The "Let's Get Everything Done!" mood settled in late last night. It's a great feeling! It makes everything seem possible! Nevermind that it's just the drugs talking--take advantage of it while you've got it, that's what I say. So instead of spending the evening curled up in bed around the achy, tired parts of me that a three-hour roller derby practice had worked out, I applied three coats of polycrylic to the front side of the closet door I was working on, and I wrote. Then this morning I swept all the sawdust off the balcony before the snow could turn it to muck.

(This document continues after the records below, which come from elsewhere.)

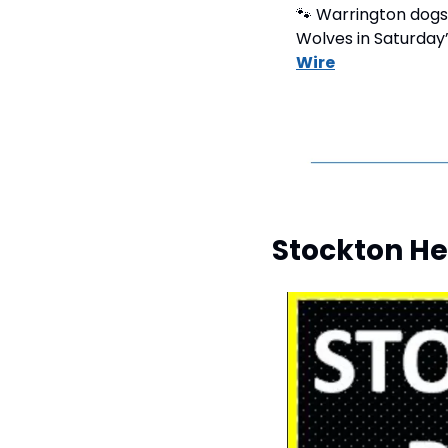
🐾
 Warrington dogs
Wolves in Saturday’
Wire
Stockton He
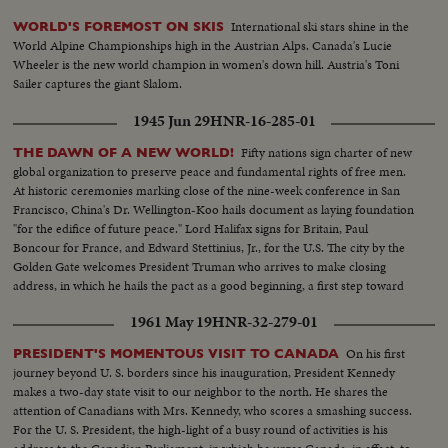
International ski stars shine in the
WORLD'S FOREMOST ON SKIS
World Alpine Championships high in the Austrian Alps. Canada's Lucie
Wheeler is the new world champion in women's down hill. Austria's Toni
Sailer captures the giant Slalom.
1945 Jun 29
HNR-16-285-01
Fifty nations sign charter of new
THE DAWN OF A NEW WORLD!
global organization to preserve peace and fundamental rights of free men.
At historic ceremonies marking close of the nine-week conference in San
Francisco, China's Dr. Wellington-Koo hails document as laying foundation
"for the edifice of future peace." Lord Halifax signs for Britain, Paul
Boncour for France, and Edward Stettinius, Jr., for the U.S. The city by the
Golden Gate welcomes President Truman who arrives to make closing
address, in which he hails the pact as a good beginning, a first step toward
the goal of international cooperation.
1961 May 19
HNR-32-279-01
On his first
PRESIDENT'S MOMENTOUS VISIT TO CANADA
journey beyond U. S. borders since his inauguration, President Kennedy
makes a two-day state visit to our neighbor to the north. He shares the
attention of Canadians with Mrs. Kennedy, who scores a smashing success.
For the U. S. President, the high-light of a busy round of activities is his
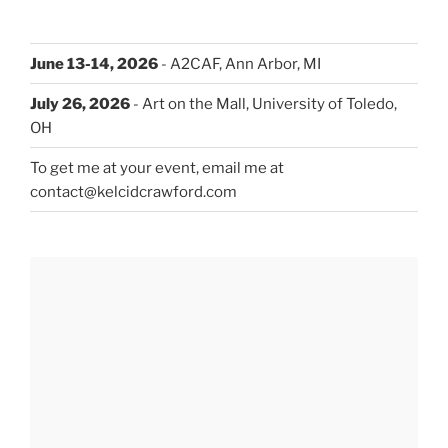
June 13-14, 2026
- A2CAF, Ann Arbor, MI
July 26, 2026
- Art on the Mall, University of Toledo,
OH
To get me at your event, email me at
contact@kelcidcrawford.com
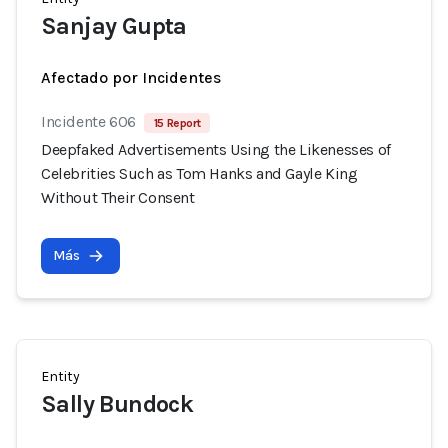
Sanjay Gupta
Afectado por Incidentes
Incidente 606
15 Report
Deepfaked Advertisements Using the Likenesses of
Celebrities Such as Tom Hanks and Gayle King
Without Their Consent
Más
Entity
Sally Bundock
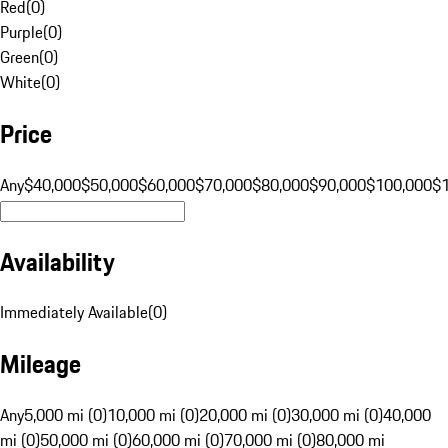
Red
(
0
)
Purple
(
0
)
Green
(
0
)
White
(
0
)
Price
Any
$40,000
$50,000
$60,000
$70,000
$80,000
$90,000
$100,000
$
Availability
Immediately Available
(
0
)
Mileage
Any
5,000 mi (0)
10,000 mi (0)
20,000 mi (0)
30,000 mi (0)
40,000
mi (0)
50,000 mi (0)
60,000 mi (0)
70,000 mi (0)
80,000 mi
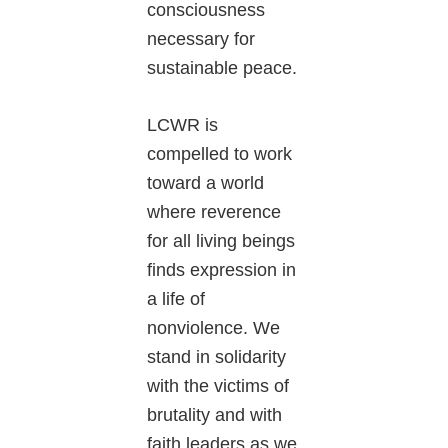
consciousness
necessary for
sustainable peace.
LCWR is
compelled to work
toward a world
where reverence
for all living beings
finds expression in
a life of
nonviolence. We
stand in solidarity
with the victims of
brutality and with
faith leaders as we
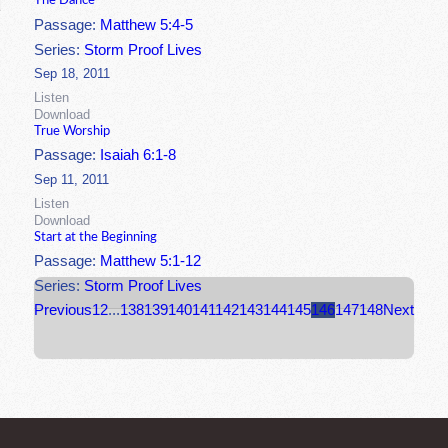
The Dance
Passage:
Matthew 5:4-5
Series:
Storm Proof Lives
Sep 18, 2011
Listen
Download
True Worship
Passage:
Isaiah 6:1-8
Sep 11, 2011
Listen
Download
Start at the Beginning
Passage:
Matthew 5:1-12
Series:
Storm Proof Lives
Previous
1
2
...
138
139
140
141
142
143
144
145
146
147
148
Next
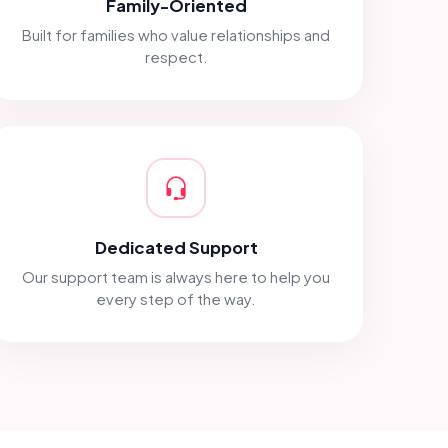
Family-Oriented
Built for families who value relationships and
respect.
Dedicated Support
Our support team is always here to help you
every step of the way.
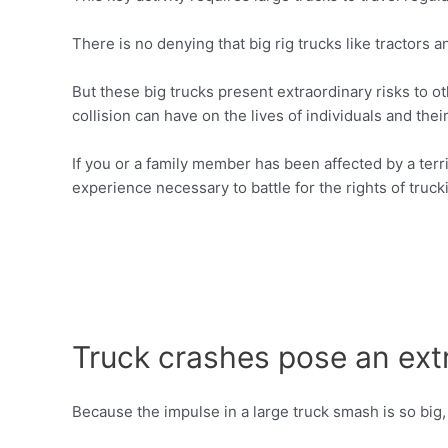
There is no denying that big rig trucks like tractors 
But these big trucks present extraordinary risks to o
collision can have on the lives of individuals and their
If you or a family member has been affected by a terr
experience necessary to battle for the rights of trucki
Truck crashes pose an extr
Because the impulse in a large truck smash is so big,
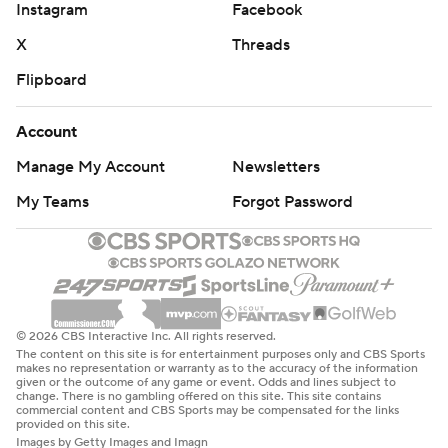
Instagram
Facebook
X
Threads
Flipboard
Account
Manage My Account
Newsletters
My Teams
Forgot Password
© 2026 CBS Interactive Inc. All rights reserved.
The content on this site is for entertainment purposes only and CBS Sports
makes no representation or warranty as to the accuracy of the information
given or the outcome of any game or event. Odds and lines subject to
change. There is no gambling offered on this site. This site contains
commercial content and CBS Sports may be compensated for the links
provided on this site.
Images by Getty Images and Imagn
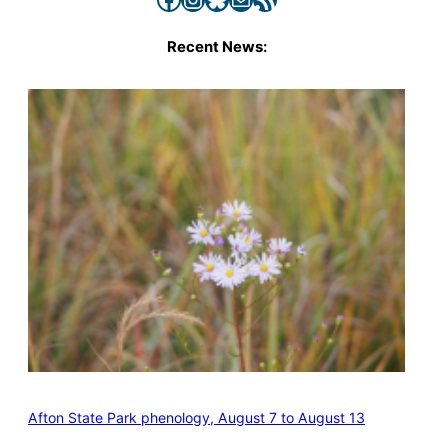
Recent News:
Afton State Park phenology, August 7 to August 13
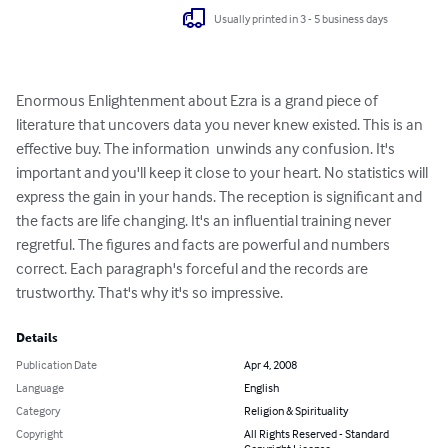
Usually printed in 3 - 5 business days
Enormous Enlightenment about Ezra is a grand piece of 
literature that uncovers data you never knew existed. This is an 
effective buy. The information  unwinds any confusion. It's 
important and you'll keep it close to your heart. No statistics will 
express the gain in your hands. The reception is significant and 
the facts are life changing. It's an influential training never 
regretful. The figures and facts are powerful and numbers 
correct. Each paragraph's forceful and the records are 
trustworthy. That's why it's so impressive.
Details
Publication Date
Apr 4, 2008
Language
English
Category
Religion & Spirituality
Copyright
All Rights Reserved - Standard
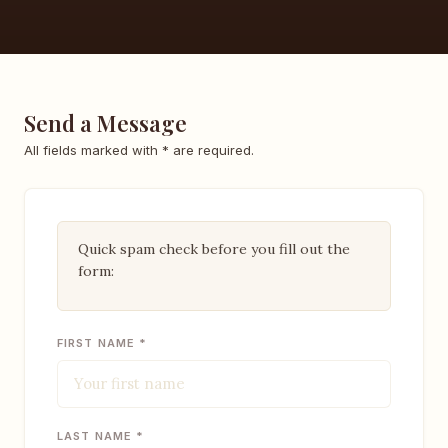
Send a Message
All fields marked with * are required.
Quick spam check before you fill out the
form:
FIRST NAME *
LAST NAME *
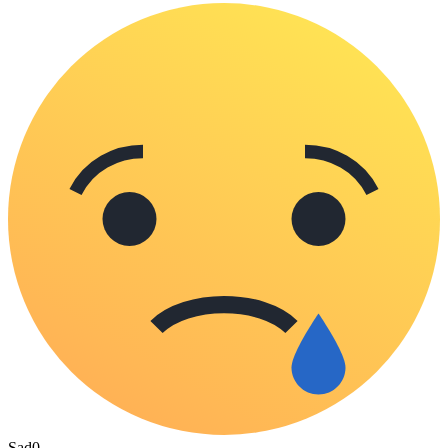
Sad
0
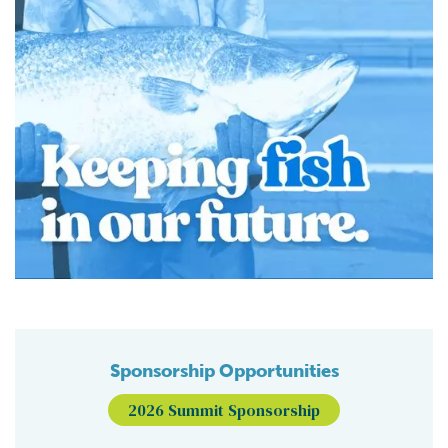
Sponsorship Opportunities
2026 Summit Sponsorship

Just look at that picture. Check it out. In the backdrop, three bi-folds painted in the "curdled cream" color we're trying to get away from. On the left, the paint-stripped and mostly-sanded half of the bi-fold, still displaying the dark stain from sometime before the door got painted. On the right, the finished product, stained in Minwax "Gunstock" red-brown, coated with water-based polycrylic, and ready to install.
Conclusion: There is life after paint-stripping!
So maybe my good mood wasn't entirely attributable to pseudoephedrine and caffeine. Maybe it was the warm sense of accomplishment. Yeah, let's go with that.